◆ **ACTIVITY**
What is needed is an exact reproduction of the listing, without its pictures.

──────── COLLECTED MATERIAL ────────

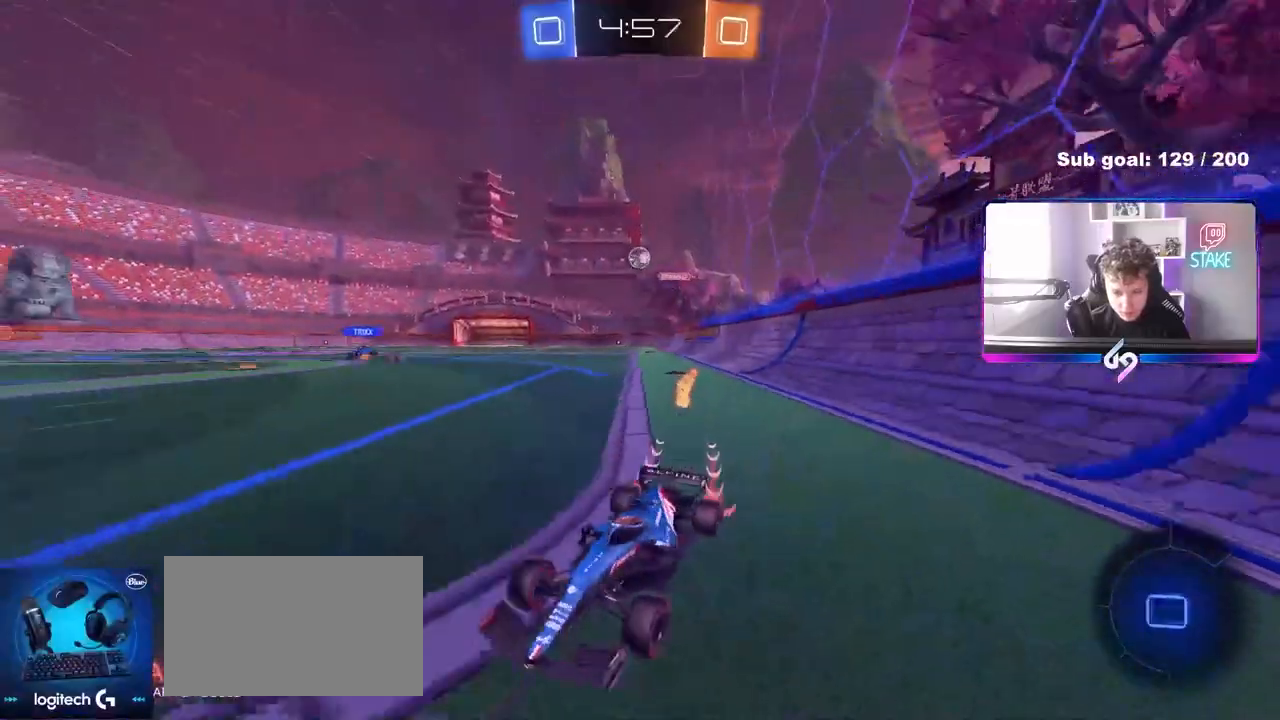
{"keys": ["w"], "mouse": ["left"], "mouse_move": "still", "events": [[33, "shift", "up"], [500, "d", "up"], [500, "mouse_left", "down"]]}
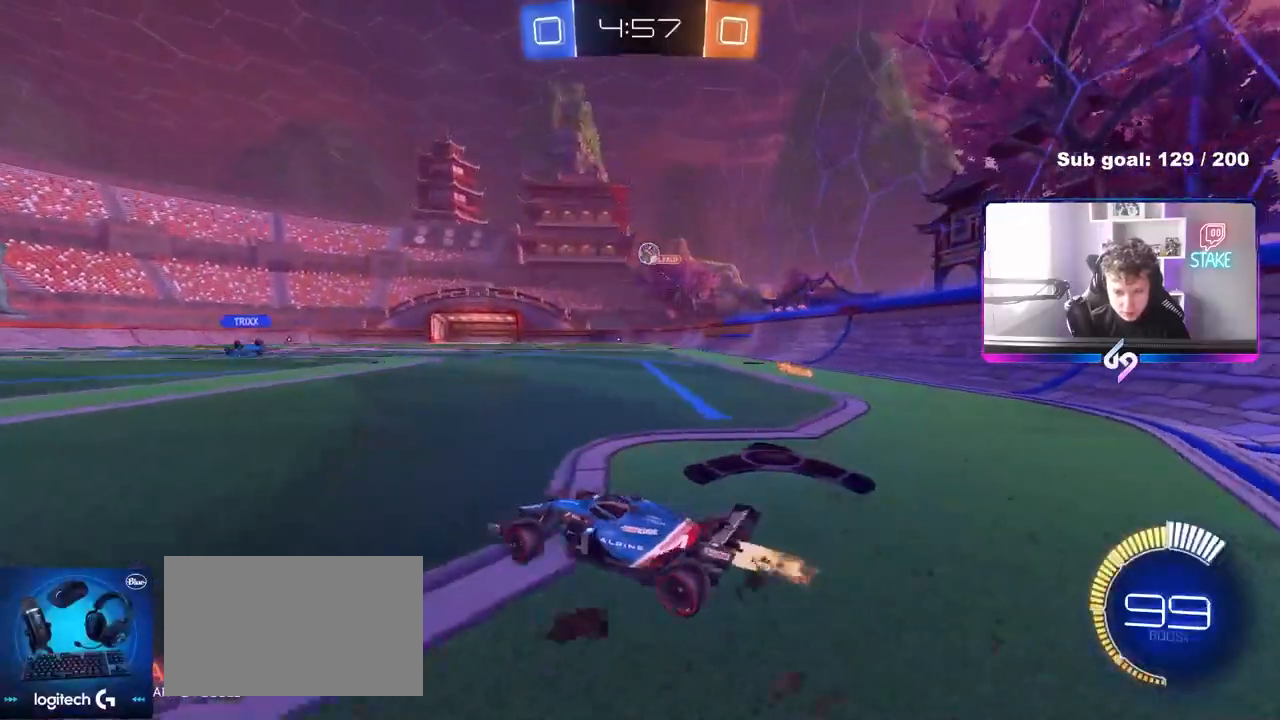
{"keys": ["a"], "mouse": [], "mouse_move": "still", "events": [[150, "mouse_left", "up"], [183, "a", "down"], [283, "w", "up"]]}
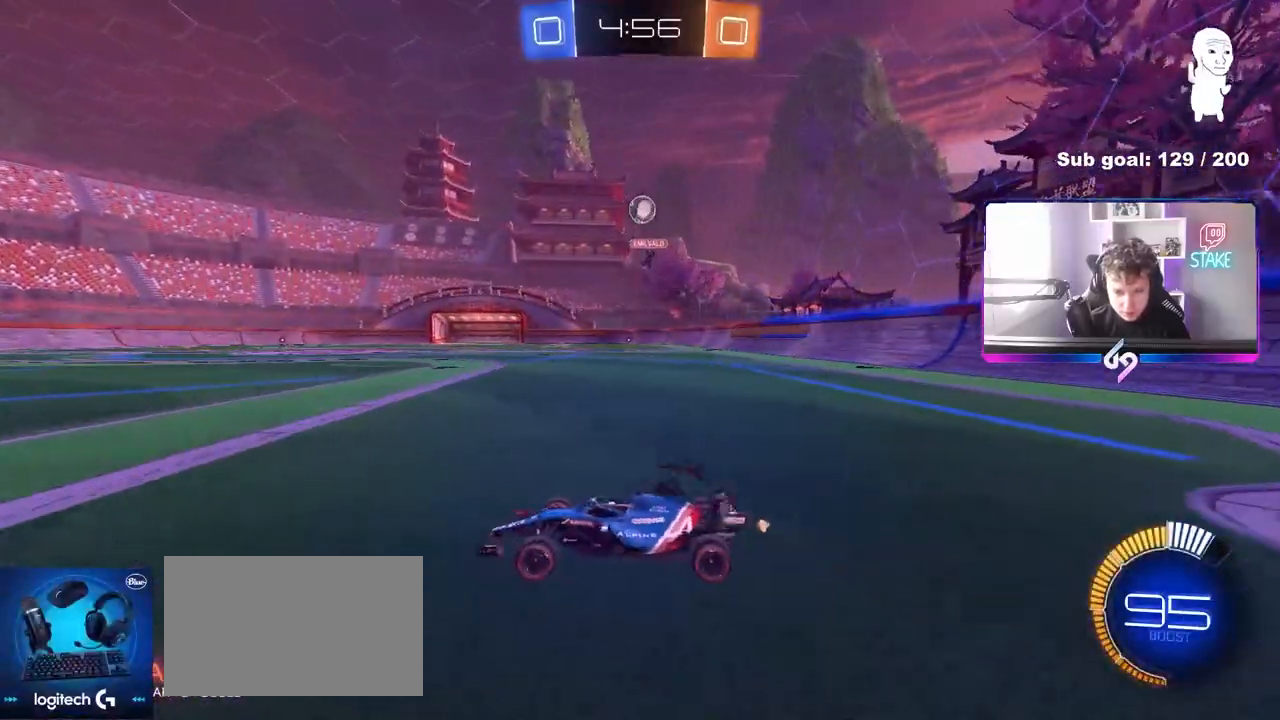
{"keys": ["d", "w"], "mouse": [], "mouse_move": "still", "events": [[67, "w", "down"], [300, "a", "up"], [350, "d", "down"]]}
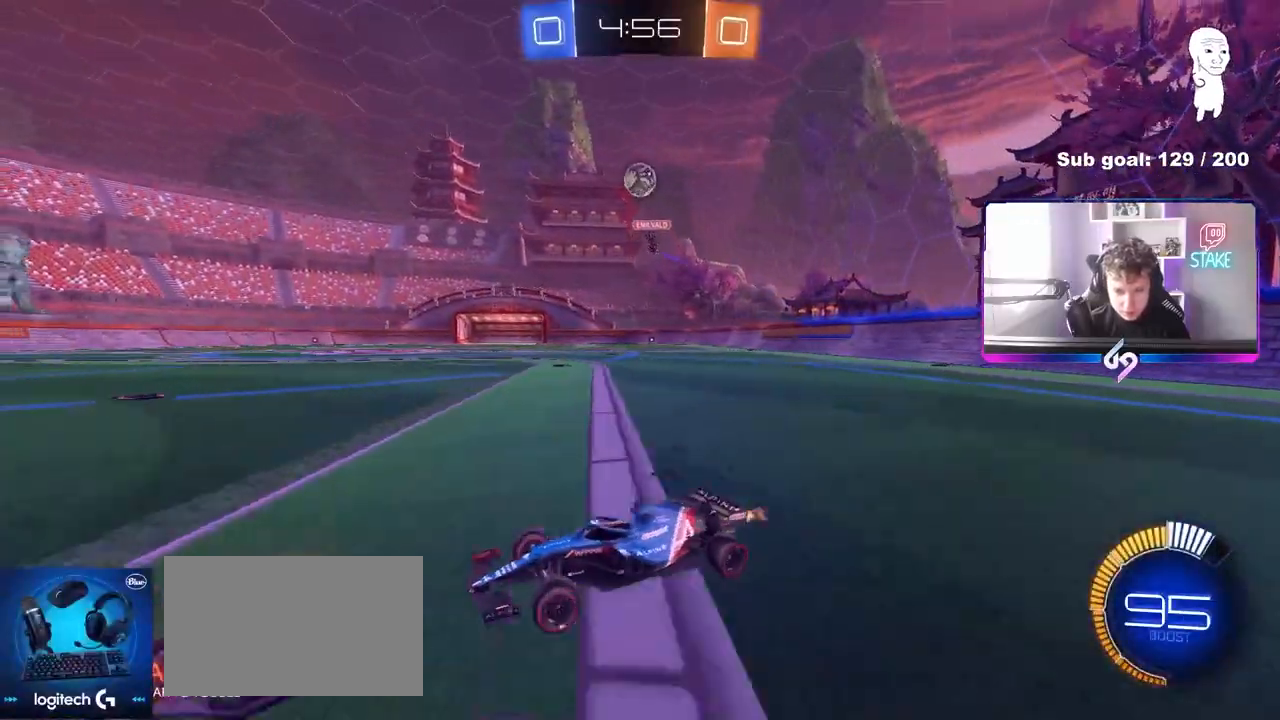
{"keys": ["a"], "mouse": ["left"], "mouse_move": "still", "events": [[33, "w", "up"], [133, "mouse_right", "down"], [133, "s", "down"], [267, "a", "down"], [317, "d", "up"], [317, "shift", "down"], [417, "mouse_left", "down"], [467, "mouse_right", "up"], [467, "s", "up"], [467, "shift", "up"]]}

────────

◆ **RESULT BELOW**
{"keys": ["w"], "mouse": ["left"], "mouse_move": "still", "events": [[33, "shift", "up"], [500, "d", "up"], [500, "mouse_left", "down"]]}
{"keys": ["a"], "mouse": [], "mouse_move": "still", "events": [[150, "mouse_left", "up"], [183, "a", "down"], [283, "w", "up"]]}
{"keys": ["d", "w"], "mouse": [], "mouse_move": "still", "events": [[67, "w", "down"], [300, "a", "up"], [350, "d", "down"]]}
{"keys": ["a"], "mouse": ["left"], "mouse_move": "still", "events": [[33, "w", "up"], [133, "mouse_right", "down"], [133, "s", "down"], [267, "a", "down"], [317, "d", "up"], [317, "shift", "down"], [417, "mouse_left", "down"], [467, "mouse_right", "up"], [467, "s", "up"], [467, "shift", "up"]]}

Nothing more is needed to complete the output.